The new actions expand the Takata passenger-side inflator recall that was previously limited to areas of high absolute humidity as well as the current nationwide recall of driver-side inflators to more than 17 million vehicles.
“Today is a major step forward for public safety,” U.S. Transportation Secretary Anthony Foxx said. “The Department of Transportation is taking the proactive steps necessary to ensure that defective inflators are replaced with safe ones as quickly as possible, and that the highest risks are addressed first. We will not stop our work until every air bag is replaced.”
These potentially defective airbags have affected many brands, including cars from the BMW Group, Fiat-Chrysler, Ford, General Motors, Honda, Mitsubishi, Nissan, Subaru and Toyota.
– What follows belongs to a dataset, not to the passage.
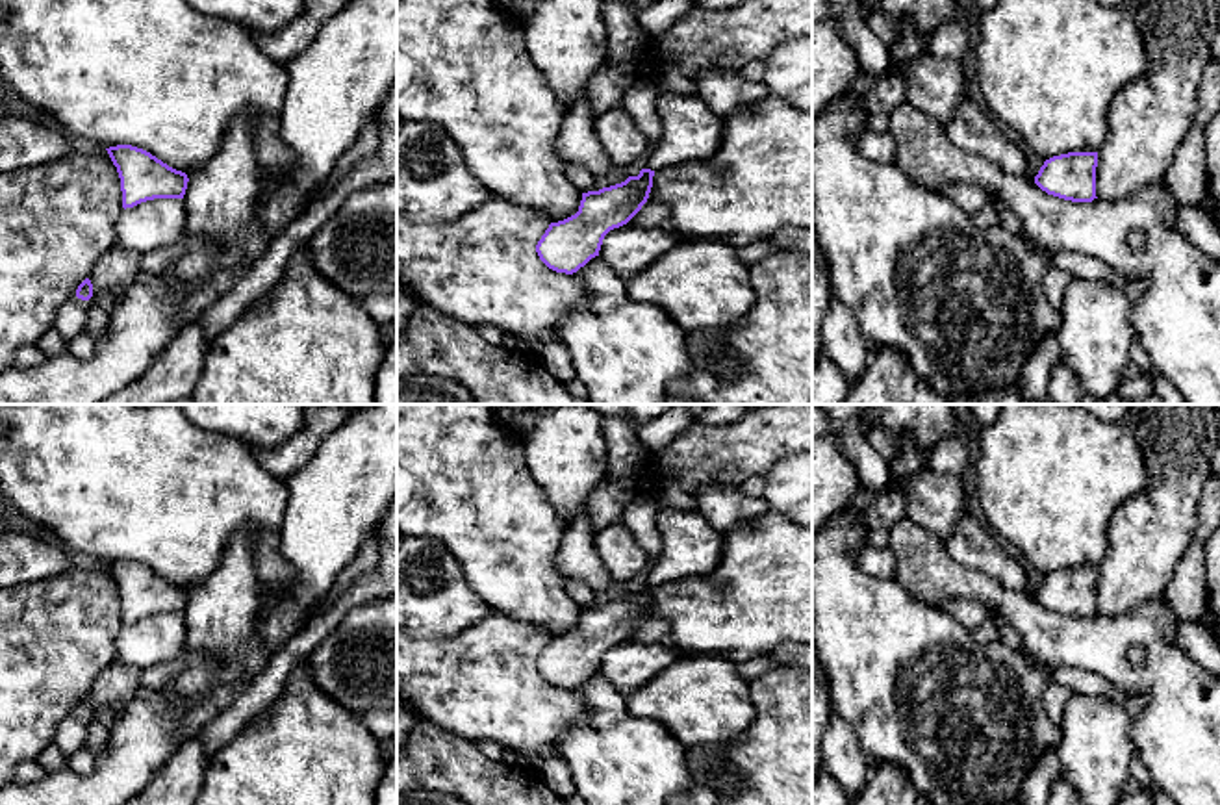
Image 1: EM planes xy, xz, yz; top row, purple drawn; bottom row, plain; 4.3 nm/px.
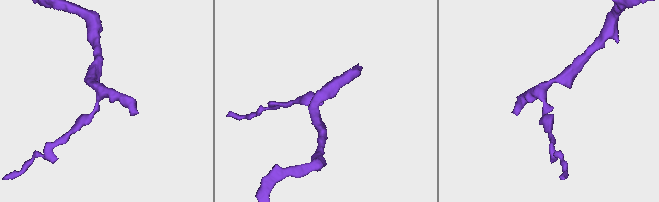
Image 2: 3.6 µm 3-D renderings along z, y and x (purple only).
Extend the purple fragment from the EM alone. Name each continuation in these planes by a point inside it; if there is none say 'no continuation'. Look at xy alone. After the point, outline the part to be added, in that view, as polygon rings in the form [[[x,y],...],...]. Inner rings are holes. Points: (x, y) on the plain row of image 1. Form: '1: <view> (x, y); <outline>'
no continuation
The government agency said it hasn’t determined precisely what’s causing Takata’s inflators to explode.
“Testing and investigation by Takata, auto manufacturers, and independent researchers have not yet established a definitive root cause of the inflator malfunctions. NHTSA’s analysis of test results and engineering reports from independent organizations points to moisture infiltrating the defective inflators over extended periods of time as a factor,” said NHTSA in a statement.
“Over time, that moisture causes changes in the structure of the chemical propellant that ignites when an air bag deploys. The degraded propellant ignites too quickly, producing excess pressure that causes the inflator to rupture and sends metal shards into the passenger cabin that can lead to serious injury or death.”
The NHTSA hasn’t issued a complete list of all the cars affected by the massive recall yet, but it has established a new website at www.SaferCar.gov/RecallsSpotlight, where it will post new information.